Selected excerpt below:

How To Change Your Body Fat Settling Point

Think of that person you know that's always effortlessly lean.

Yeah uhhh... what the hell?

Why is it that you have to diet for months to see even a blurry outline of abs. Meanwhile, they're lean year round without even paying attention to their nutrition.

If it's comforting, you're not the only person experiencing this.

For years, there has been debate over The Body Fat Set Point Theory - the idea that you have a “genetic blueprint” that fights to keep you from deviating too far from your "body fat set point".

Let's dive into this theory, and how to change where your body fat settles.

The Body Fat Set Point Theory

Let's work through a common scenario:

It's January 1st.

This is the year. You're going to have abs this summer.

You currently weigh 155lbs. You know you'll look and feel great at 140lbs.

For the next 4 months, you only eat chicken, tilapia, broccoli, and spinach.

You hit the gym 5 times per week, and run 2 miles every day.

It's April now - you're 143lbs, and looking good.

But, your hunger has been through the roof lately. Motivation to train has dropped a lot too. You've even noticed that the daily step count on your Apple Watch is down.

It's almost like your body is fighting back against you.

Your food cravings start to get the best of you. You find yourself caving in to the tasty treats around your house more frequently, and it seems to be a lot easier for your friends to convince you to join them for pizza than it was a few months ago.

Training so much seems unsustainable. Lately, making it to the gym 3 times is a good week for you.

It's August now. You decide to step on the scale for the first time in awhile.

165lbs. Damn, time to reign it in.

Over the next few months, you're a bit more mindful about your diet. It also helps that you're not ravenously hungry anymore.

Plus, you've been feeling more motivated to train. You even notice the step count on your Apple Watch has gone up.

It's January 1st again. You hop on the scale.

155lbs. Exactly where you started last year.

If you're anything like most of us, this story is very relatable. You've noticed - despite ebbs and flows - your body fat and weight tends to stabilize around a certain point.

And this is the premise behind Body Fat Set Point Theory - when you deviate too far from your set point, different mechanisms in your brain and body up-regulate or down-regulate (think: hunger, motivation to train, non-exercise activity) to return your body to where it's comfortable.

End of Selected excerpt.
Data to examine below:

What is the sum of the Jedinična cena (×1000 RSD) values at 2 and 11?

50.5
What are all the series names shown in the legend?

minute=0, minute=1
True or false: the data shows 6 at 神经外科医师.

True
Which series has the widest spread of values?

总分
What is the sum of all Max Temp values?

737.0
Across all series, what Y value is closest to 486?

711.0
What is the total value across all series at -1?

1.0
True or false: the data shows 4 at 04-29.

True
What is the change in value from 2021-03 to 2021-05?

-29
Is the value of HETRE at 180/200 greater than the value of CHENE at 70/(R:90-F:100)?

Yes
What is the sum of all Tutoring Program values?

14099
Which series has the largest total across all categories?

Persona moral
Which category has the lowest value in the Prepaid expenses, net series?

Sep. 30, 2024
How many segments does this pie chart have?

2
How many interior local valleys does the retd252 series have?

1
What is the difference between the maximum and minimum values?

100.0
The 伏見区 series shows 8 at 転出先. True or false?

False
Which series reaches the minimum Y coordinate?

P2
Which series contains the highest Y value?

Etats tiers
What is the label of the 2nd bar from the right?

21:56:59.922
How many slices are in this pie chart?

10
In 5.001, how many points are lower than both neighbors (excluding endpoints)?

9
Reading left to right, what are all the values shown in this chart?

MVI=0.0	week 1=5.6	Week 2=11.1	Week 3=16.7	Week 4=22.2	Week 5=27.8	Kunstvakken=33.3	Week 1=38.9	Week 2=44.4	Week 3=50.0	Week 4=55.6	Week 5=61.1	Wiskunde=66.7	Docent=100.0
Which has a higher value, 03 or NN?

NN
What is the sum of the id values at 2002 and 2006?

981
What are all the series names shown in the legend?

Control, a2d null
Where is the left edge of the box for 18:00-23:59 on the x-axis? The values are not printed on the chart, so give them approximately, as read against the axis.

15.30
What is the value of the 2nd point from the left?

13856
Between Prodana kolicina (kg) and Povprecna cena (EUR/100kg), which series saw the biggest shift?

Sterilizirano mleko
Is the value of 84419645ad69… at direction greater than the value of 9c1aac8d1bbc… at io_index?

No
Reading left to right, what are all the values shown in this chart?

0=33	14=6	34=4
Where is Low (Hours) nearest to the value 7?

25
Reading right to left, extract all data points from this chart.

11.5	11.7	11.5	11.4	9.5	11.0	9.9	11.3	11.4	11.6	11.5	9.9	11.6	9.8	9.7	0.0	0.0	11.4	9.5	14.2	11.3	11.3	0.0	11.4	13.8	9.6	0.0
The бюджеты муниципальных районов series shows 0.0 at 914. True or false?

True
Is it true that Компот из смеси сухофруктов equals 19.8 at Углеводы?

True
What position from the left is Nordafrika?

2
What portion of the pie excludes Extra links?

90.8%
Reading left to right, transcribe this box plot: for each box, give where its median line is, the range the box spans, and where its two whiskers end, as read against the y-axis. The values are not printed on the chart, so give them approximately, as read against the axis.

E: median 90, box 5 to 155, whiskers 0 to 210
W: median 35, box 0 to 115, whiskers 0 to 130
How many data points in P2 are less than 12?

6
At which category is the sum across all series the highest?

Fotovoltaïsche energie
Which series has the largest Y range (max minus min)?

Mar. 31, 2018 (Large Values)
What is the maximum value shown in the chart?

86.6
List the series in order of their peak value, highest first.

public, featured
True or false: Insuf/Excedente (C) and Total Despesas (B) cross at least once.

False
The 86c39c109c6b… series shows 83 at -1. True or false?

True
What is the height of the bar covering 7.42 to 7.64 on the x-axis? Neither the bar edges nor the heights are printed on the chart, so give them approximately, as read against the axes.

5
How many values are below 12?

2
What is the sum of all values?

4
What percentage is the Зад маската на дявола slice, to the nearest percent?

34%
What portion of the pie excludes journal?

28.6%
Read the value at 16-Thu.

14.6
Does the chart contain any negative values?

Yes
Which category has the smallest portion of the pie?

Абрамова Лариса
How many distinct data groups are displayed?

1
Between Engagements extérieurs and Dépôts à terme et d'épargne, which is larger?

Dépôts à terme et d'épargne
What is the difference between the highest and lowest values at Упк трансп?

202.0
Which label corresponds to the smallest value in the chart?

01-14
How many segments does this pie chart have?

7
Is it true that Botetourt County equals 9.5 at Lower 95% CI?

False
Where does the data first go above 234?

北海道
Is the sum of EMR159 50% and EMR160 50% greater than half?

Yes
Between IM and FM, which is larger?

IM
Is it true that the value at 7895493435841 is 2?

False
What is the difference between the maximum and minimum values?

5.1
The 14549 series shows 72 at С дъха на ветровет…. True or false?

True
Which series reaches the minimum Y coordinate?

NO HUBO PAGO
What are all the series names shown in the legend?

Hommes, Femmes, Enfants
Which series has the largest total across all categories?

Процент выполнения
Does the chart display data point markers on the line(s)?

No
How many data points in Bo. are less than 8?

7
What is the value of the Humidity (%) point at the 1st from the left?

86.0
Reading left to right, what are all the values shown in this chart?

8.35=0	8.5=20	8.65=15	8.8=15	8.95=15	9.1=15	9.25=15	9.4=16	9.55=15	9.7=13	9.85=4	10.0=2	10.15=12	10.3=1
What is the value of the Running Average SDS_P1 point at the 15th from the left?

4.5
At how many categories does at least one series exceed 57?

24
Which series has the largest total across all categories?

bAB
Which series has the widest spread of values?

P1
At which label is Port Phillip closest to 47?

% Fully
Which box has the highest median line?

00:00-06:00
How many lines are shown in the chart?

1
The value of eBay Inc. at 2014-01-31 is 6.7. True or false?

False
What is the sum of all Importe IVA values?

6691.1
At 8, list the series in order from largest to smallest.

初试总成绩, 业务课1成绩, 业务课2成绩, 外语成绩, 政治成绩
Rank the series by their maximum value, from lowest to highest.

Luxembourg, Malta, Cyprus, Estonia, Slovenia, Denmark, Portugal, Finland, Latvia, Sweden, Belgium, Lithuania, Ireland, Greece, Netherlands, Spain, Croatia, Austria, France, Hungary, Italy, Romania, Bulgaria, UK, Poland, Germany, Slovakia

End of Data to examine.

Reproduce the passage of the body fat set point text starting at "But, your hunger" and ending at "back against you.".

But, your hunger has been through the roof lately. Motivation to train has dropped a lot too. You've even noticed that the daily step count on your Apple Watch is down.

It's almost like your body is fighting back against you.